__TEXTE FOURNI__:
Le même mois, après ma visite sociale, j’ai été abordée par la sécurité, qui m’a fait retirer et confisqué mon écharpe rayée en tricot, que j’avais réalisée dans un atelier de la prison. « C’est le drapeau palestinien ! » ont-ils dit. L’incident a eu lieu en présence de plusieurs détenues.

« Non, ce n’est pas un drapeau palestinien ! »

« Pourtant, j’interprète cela comme étant les couleurs de la Palestine. »

« Si je porte un haut rouge et des pantalons blancs, vous interprétez ça comme un drapeau anglais ? »

« Oui. »

Le lendemain, j’ai été envoyée à la commission de jugement pour avoir enfreint l’article 51 du Règlement de la prison : « Être en possession d’un objet non autorisé, à savoir une écharpe tricotée. » Je portais un haut avec le drapeau anglais. Je me suis défendue en présence de cinq agents, devant ce que la prison appelle un mini-tribunal. J’ai sorti les aiguilles à tricoter et la laine que j’avais achetées à la prison, leur ai montré une autre écharpe, cette fois en blanc et bleu, que j’avais appris à tricoter dans un atelier de la prison.

Ils ont exhibé des photos de mon écharpe dans un sac à preuves, en disant que c’étaient les couleurs de la Palestine.

« Mais, selon cette logique », ai-je dit, en brandissant mon écharpe bleu blanc, « ce que je tricote maintenant, c’est le drapeau grec ou le drapeau argentin ou peut-être le drapeau israélien ? »

« Ce n’est pas la bonne nuance de bleue, pour le drapeau israélien », m’a-t-on rétorqué.

__QUESTIONS À TRAITER__:
1) Répondez aux questions suivantes à partir du récit sur l'écharpe confisquée en prison.
(a) Quel article du Règlement de la prison la narratrice est-elle accusée d'avoir enfreint ?
(b) Combien d'agents sont présents lorsqu'elle se défend ?
(c) De quelles couleurs est l'autre écharpe qu'elle leur montre ?
2) Donnez la suite du récit sur l'écharpe confisquée en prison, en commençant après sa dernière phrase.
Les données ci-dessous proviennent d'une autre source.

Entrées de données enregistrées
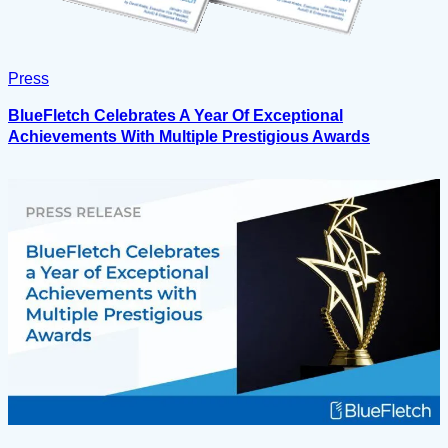
Press
BlueFletch Celebrates A Year Of Exceptional
Achievements With Multiple Prestigious Awards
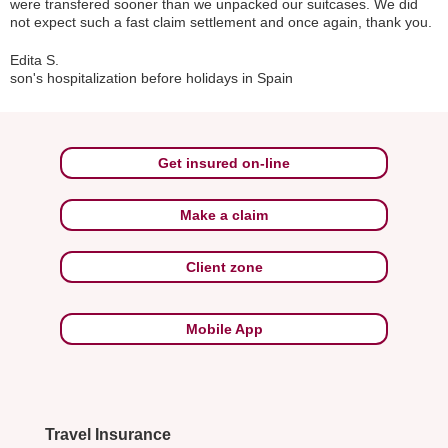
were transfered sooner than we unpacked our suitcases. We did
not expect such a fast claim settlement and once again, thank you.
Edita S.
son's hospitalization before holidays in Spain
Get insured on-line
Make a claim
Client zone
Mobile App
Travel Insurance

__RÉPONSES RÉDIGÉES__:
1)
(a) L'article 51 du Règlement de la prison.
(b) Cinq agents.
(c) Blanc et bleu.

2)
Les punching-balls de l’interdiction

« Que signifient ces couleurs pour vous ? » m’ont-ils demandé. Je leur ai expliqué que c’étaient tout simplement des couleurs et que, hélas pour eux, le drapeau palestinien partage ses couleurs avec quelques autres pays. J’en avais repris quelques-uns dans ma déclaration. La poursuite a été dissoute et le responsable de la commission m’a dit toutefois que c’étaient bel et bien les couleurs de la Palestine et que j’allais être soumise à une surveillance étroite. Ils n’allaient pas me rendre mon écharpe.

Ils devaient avoir consulté leurs équipes juridiques, parce que, pour finir, je l’ai récupérée, et la raison de cette confiscation, désormais, était différente de celle mentionnée dans leur rapport à la noix et par la sécurité. Quelques semaines plus tard, alors que j’attendais ma visite sociale, je suis passée devant un mural représentant des drapeaux (dont le drapeau israélien) qui avait été peint sur un mur de l’aile de la prison juste adjacente à la mienne.

Il n’avait jamais été question de drapeaux.

C’était ma seconde comparution en jugement à propos de la Palestine. Les deux poursuites ont été dissoutes.

La stratégie utilisée par l’État a fait de nous des cibles à l’intérieur de la prison. Nous sommes devenus les punching-balls de l’interdiction.

On nous a évincées des boulots en nous les refusant, on nous a traitées de terroristes, nous avons été harcelées par les gardiens, on nous a annulé nos visites sociales, notre courrier a été bloqué et j’ai dû me lancer dans une grève de la faim de 28 jours pour qu’on respecte mes droits élémentaires. Nos demandes de liberté sous caution ont été rejetées l’une après l’autre et mes coaccusés mâles sont détenus dans des conditions insalubres et déprimantes. Mais l’affaire des 24 de Filton doit être perçue comme faisant partie d’un tableau plus large.

Il ne fallait pas qu’on nous en dise trop, en tant que prisonniers, et nous sommes souvent les derniers à apprendre l’un ou l’autre détail de ce qui nous concerne. Mais une chose est claire comme le jour, c’est que ce qui est criminalisé n’est pas l’« extrémisme », mais l’identité palestinienne même.

Ce qui a été interdit, c’est tout engagement sans exception envers l’identité palestinienne.

Les 24 de Filton constituent un cas d’école et une mise en garde adressée à tous ceux qui témoignent de la solidarité avec la Palestine.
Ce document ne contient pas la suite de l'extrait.